Each of these challenges forms a layer of vulnerability that must be addressed urgently.

Keeping Schools Safe: A Practical Roadmap Forward

Solving school insecurity requires collaboration — government, communities, schools, and citizens each have a role to play.

Here are practical, realistic steps Nigeria must adopt now:

1. Fully Implement the Safe Schools Declaration (SSD)

Nigeria endorsed the SSD years ago, but implementation remains weak.
We need:

  • Clear state-level action plans
  • Monitoring of high-risk areas
  • Budget allocations specifically for school safety

Paper policies must turn into real protection.

2. Strengthen School Infrastructure

Basic safety features can prevent attacks:

  • Fencing and gated entry
  • Solar-powered lighting
  • Security guards trained specifically for school environments
  • Functional communication tools (radios, phones)
  • Emergency escape routes and drills

Safety cannot be optional.

3. Establish Community School Safety Committees

Communities know their environment best. They can:

  • Monitor unusual activity
  • Report suspicious movements
  • Support school patrols
  • Build trust between parents, schools, and local security

Local vigilance saves lives.

4. Use Technology to Improve Response Time

Simple solutions can make a huge difference:

  • Panic buttons
  • SMS emergency alerts to parents
  • WhatsApp-based safety groups
  • GPS tracking for school buses

Technology is now essential for modern safety.

5. Improve Coordination among Security Agencies

Police, Civil Defence, community vigilantes, and school authorities must communicate better and respond faster.
A centralized school safety command system can help prevent delays.

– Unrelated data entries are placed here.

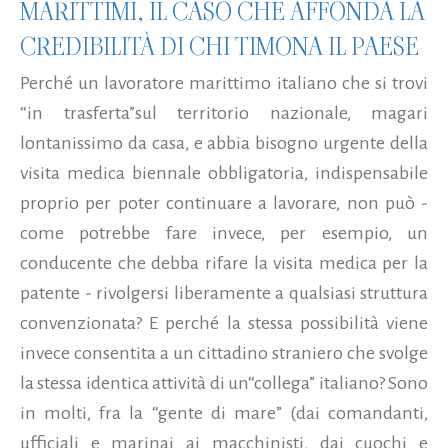
MARITTIMI, IL CASO CHE AFFONDA LA
CREDIBILITÀ DI CHI TIMONA IL PAESE
Perché un lavoratore marittimo italiano che si trovi
“in trasferta”sul territorio nazionale, magari
lontanissimo da casa, e abbia bisogno urgente della
visita medica biennale obbligatoria, indispensabile
proprio per poter continuare a lavorare, non può -
come potrebbe fare invece, per esempio, un
conducente che debba rifare la visita medica per la
patente - rivolgersi liberamente a qualsiasi struttura
convenzionata? E perché la stessa possibilità viene
invece consentita a un cittadino straniero che svolge
la stessa identica attività di un“collega” italiano? Sono
in molti, fra la “gente di mare” (dai comandanti,
ufficiali e marinai ai macchinisti, dai cuochi e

6. Address Underlying Socioeconomic Issues

Real safety comes from stable communities.
This means:

  • Youth employment programs
  • Skills acquisition centers
  • Poverty reduction initiatives
  • Community empowerment projects

When communities thrive, schools become safer.

7. Strengthen Counseling and Emotional Support

Children who have lived through insecurity need healing.
Schools should have:

  • Trained counselors
  • Peer support programs
  • Safe spaces
  • Trauma-informed teaching strategies

A healthy mind is key to quality learning.

A Call to National Responsibility

The safety of Nigerian children is not the responsibility of the government alone; it is the responsibility of ALL OF US.

Parents
Educators
Security agencies
Communities
Policy makers
Civil society
Faith leaders

We each have a role to play.
Our silence cannot continue. Our indifference cannot persist.

Children are the carriers of tomorrow. Their dreams must not be stolen by fear.

In Conclusion

A safe school is not a privilege; it is a right.
A protected classroom is not a luxury; it is a necessity.
A secure child is not an option; it is the foundation of national development.

Nigeria must act, and act now.

Because keeping schools safe is not just another priority.

It is a national responsibility we cannot ignore.